First of all, when I was 7, I adored these books. My autistic self loved the fact that all the books were similar and it became a *robot voice* "neurodivergent brain sees things it likes in excess, must collect and hoard, must collect and hoard" situation. I was riveted, I was hooked....UNTIL I realised that there were an infinite amount of these books, and they were all. The damn. Same.
There were the pet keeper fairies, the jewel fairies, the fashion fairies, the weather fairies, the days of the week fairies, the flower fairies, the the party fairies, the fun day fairies, the dance fairies, the sporty fairies, the magical animal fairies, the green fairies, the ocean fairies, the twilight fairies, the showtime fairies, the princess fairies, the pop star fairies, the sweet fairies, the baby animal rescue fairies, the schooldays fairies, the helping fairies, the friendship fairies, the baby farm animal fairies, the funfair fairies, the endangered animals fairies, the after-school sports fairies, the festival fairies, the puppy care fairies, the the gold medal games fairies, the watersports fairies--
hell, there are even the 'magical craft fairies', and there's probably the bereavement faries, the mental health crisis fairies and the "my wife just left and took the kid" fairies out there somewhere too.
Rachel and kirsty beat the poor goblins an infinite amount of times, over and over, and over and over and over and over again. Every single time, they beat the goblins. EVERY. TIME.
Why did the goblins keep on fighting them? They were literally fighting a losing battle.
Seven year old me started to become a little jaded. A little sceptical. A little....bored.
This didn't stop me from buying all the books, though. (I'm going to out myself here. It was actually when I was 11 or so that I finally started getting bored of them.)
Eventually, I got so bored of all the fairies being so good and sweet and law abiding that when I read the books to my sister, I changed the story and made the goblins win and the fairies rude and sarcastic and constantly flipping off Rachel and kirsty. (!!)
We had such fun doing that!
Don't get me wrong, the og concept was great, Jack frost was even scary to little-kid-me in the beginning because wayyy back in the beginning, there was a real threat and a plot that made sense. The collectability of the books was also a massive +10000.
But then the whole overarching story got changed and became a complete contradiction of itself in the end.
These books are really good to get kids into reading, though. I definitely recommend them for that.

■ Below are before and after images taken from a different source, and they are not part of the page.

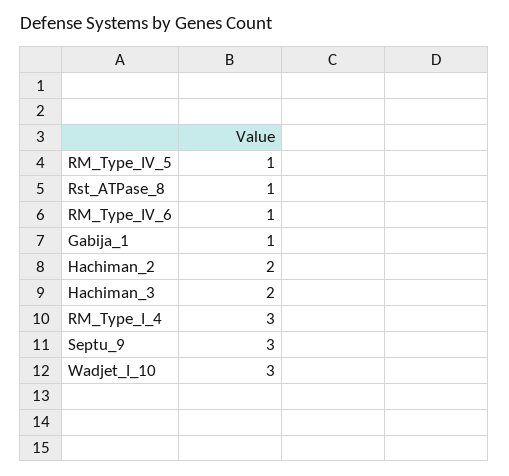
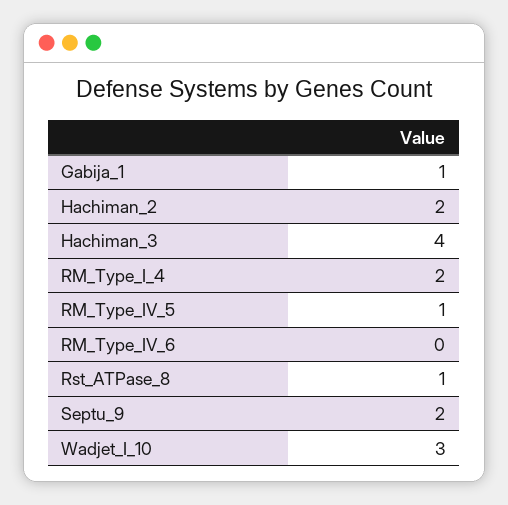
RM_Type_IV_6: 1 -> 0
Hachiman_3: 2 -> 4
RM_Type_I_4: 3 -> 2
Septu_9: 3 -> 2

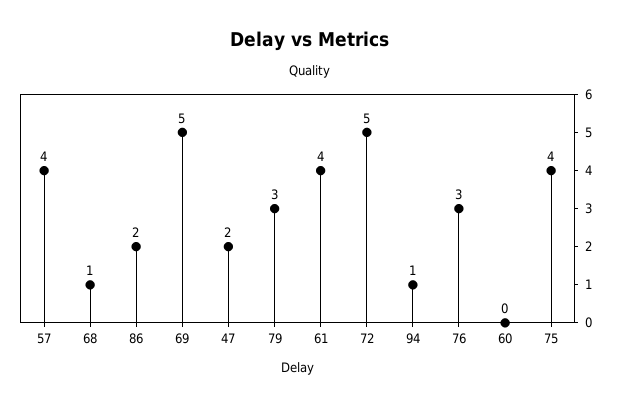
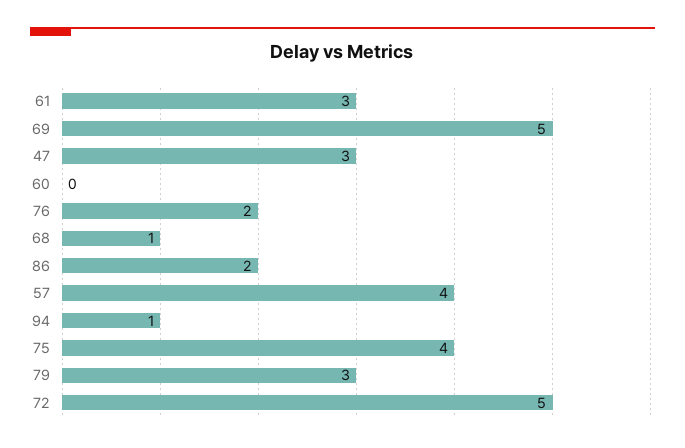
47: 2 -> 3
61: 4 -> 3
76: 3 -> 2

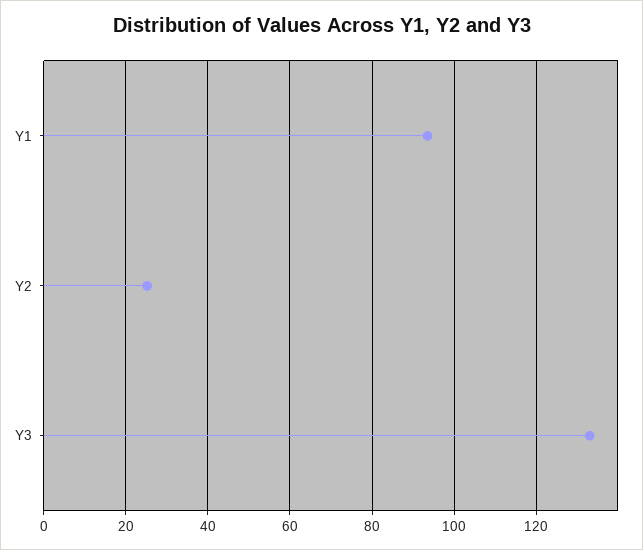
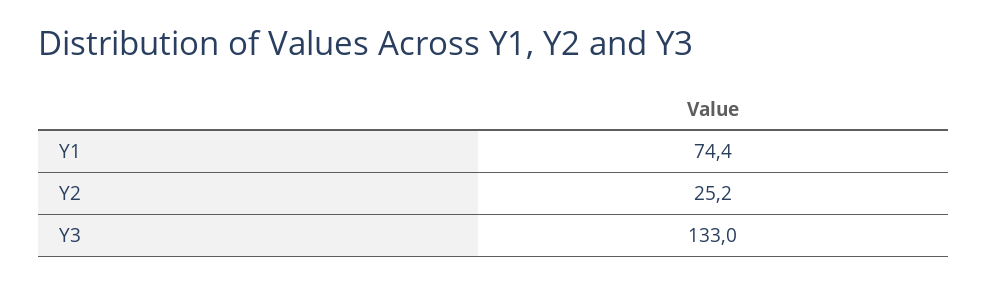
Y1: 94 -> 74.4

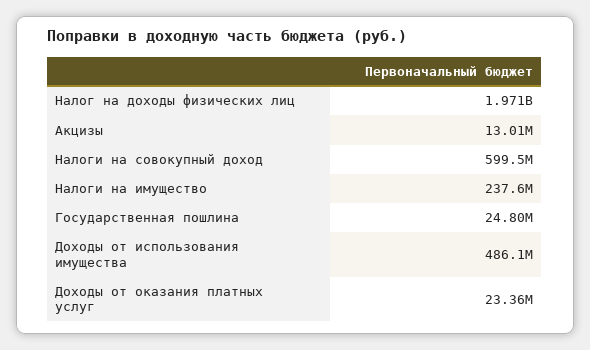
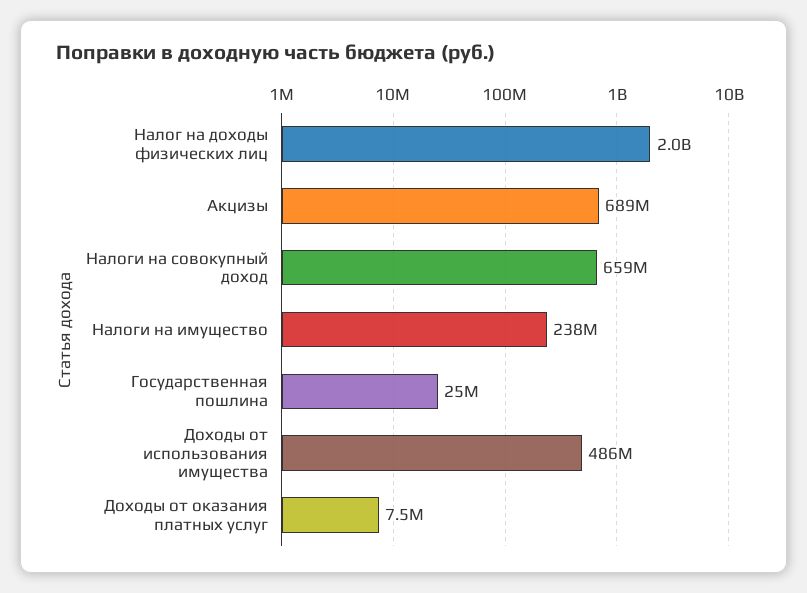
Акцизы: 13010000 -> 689000000
Налоги на совокупный доход: 599500000 -> 659000000
Доходы от оказания платных услуг: 23360000 -> 7500000

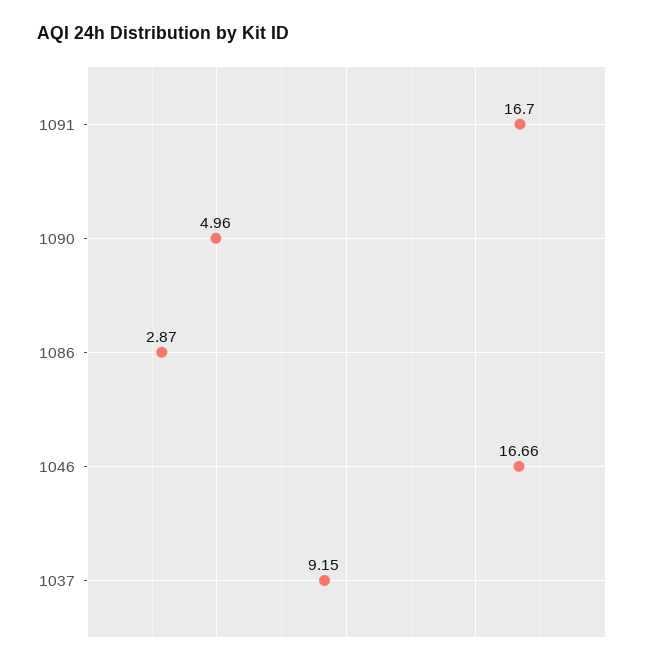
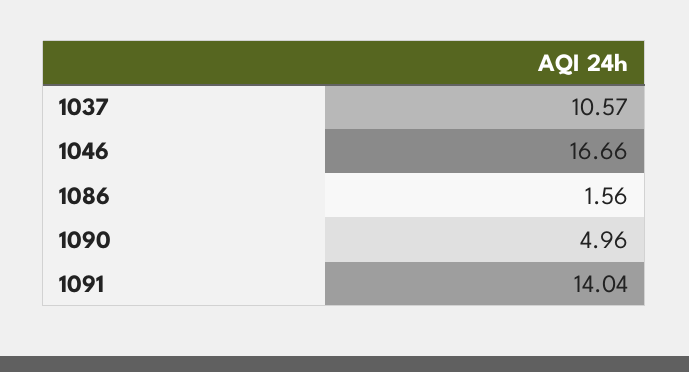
1091: 16.7 -> 14.04
1086: 2.87 -> 1.56
1037: 9.15 -> 10.57

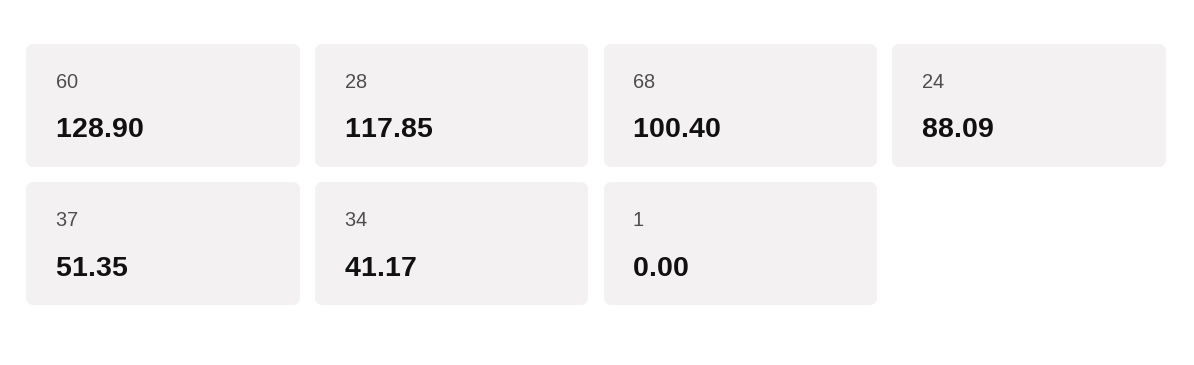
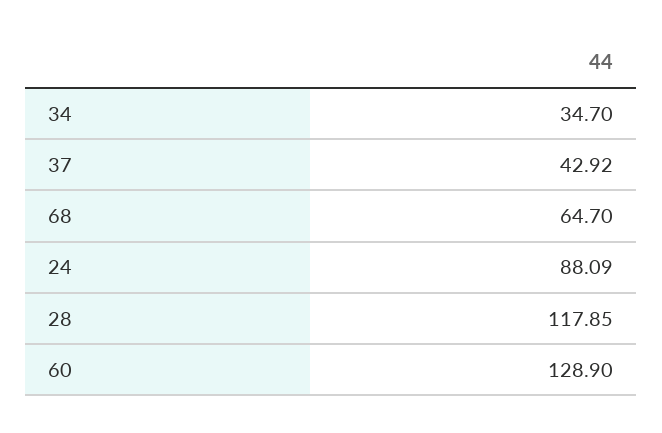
68: 100.4 -> 64.7
37: 51.35 -> 42.92
34: 41.17 -> 34.7
1: 0 -> none

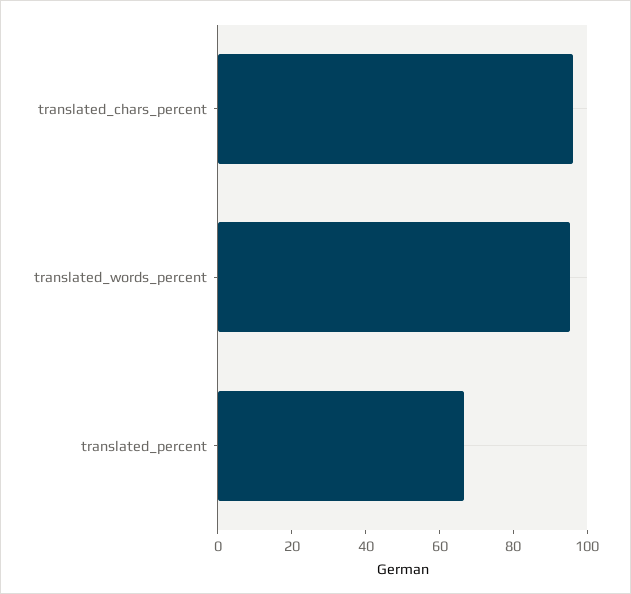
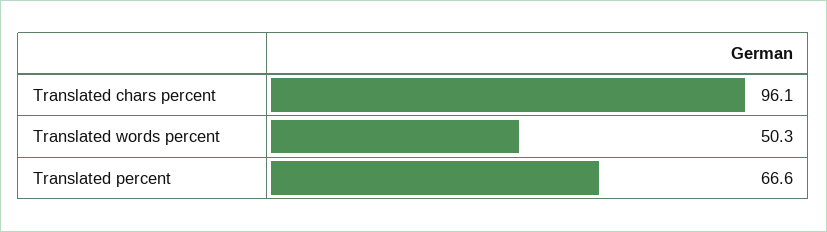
translated_words_percent: 95 -> 50.3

Back to Jack Frost. Honestly, as a kid, I genuinely worried about Jack Frost's mental health, being beaten so many times by pre-pubesant girls and their miniature discount-barbie friends. The man must have been depressed, honestly.🧍♂️
I would also like to point out that it's pretty funny that all the girl characters are fairies, and all the boy characters are goblins!
Like, yes, that's totally real. All women are fairies...
In real life, boys can be fairies, and girls can be goblins, too. That's equality, everyone.
Edit: There is a one-off special fairy who is a BOY!! My jaw is on the floor, he's called "Jae the boy band fairy". I am...flabbergasted... what's the politics of this? Is Jae trans, can fairies be cis dudes?? I'm just... amazed... I'm--
Moving on,
as kiddo, my favourite fairy was "Inky the Indigo Fairy", and the one book I really loved was one of the Christmas themed books where we got to see how the goblins lived in their "goblin village", it looked so cosy, I wanted to be a goblin so I could live there!
But anyways, it was a canon event reading these books.
Would also like to say that people who really liked these books as kids have an 89% chance of being somewhere in the lgbtq+ spectrum now. It's a phenomenon that is yet to be studied.